■ Supplied records ■
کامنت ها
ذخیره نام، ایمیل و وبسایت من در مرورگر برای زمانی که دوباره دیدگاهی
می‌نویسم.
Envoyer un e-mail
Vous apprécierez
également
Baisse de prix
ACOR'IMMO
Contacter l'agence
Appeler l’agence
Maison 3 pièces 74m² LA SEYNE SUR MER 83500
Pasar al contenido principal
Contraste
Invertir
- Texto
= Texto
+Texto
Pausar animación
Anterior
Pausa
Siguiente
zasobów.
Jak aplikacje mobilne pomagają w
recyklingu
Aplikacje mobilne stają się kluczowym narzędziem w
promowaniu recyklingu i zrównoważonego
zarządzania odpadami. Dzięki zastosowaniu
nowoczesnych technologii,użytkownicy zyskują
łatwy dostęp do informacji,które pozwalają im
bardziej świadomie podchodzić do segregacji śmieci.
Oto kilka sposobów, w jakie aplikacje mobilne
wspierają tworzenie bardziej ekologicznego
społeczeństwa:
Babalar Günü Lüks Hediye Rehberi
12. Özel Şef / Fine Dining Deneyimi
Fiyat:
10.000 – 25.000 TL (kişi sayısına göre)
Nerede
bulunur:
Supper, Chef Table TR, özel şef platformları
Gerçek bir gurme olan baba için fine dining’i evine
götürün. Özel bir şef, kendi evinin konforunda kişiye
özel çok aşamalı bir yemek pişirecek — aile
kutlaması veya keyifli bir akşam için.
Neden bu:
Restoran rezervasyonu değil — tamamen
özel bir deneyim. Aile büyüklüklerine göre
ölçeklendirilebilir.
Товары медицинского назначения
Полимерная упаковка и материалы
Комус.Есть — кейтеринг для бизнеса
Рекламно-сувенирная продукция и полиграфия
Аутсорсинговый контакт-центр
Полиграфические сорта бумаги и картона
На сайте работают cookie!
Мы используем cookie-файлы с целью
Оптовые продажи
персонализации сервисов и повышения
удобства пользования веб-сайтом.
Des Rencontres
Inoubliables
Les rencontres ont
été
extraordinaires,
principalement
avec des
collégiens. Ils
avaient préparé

■ To-do item ■
If a line above holds the string "agence", return it as it stands.

■ Solved exercise ■
Contacter l'agence
Appeler l’agence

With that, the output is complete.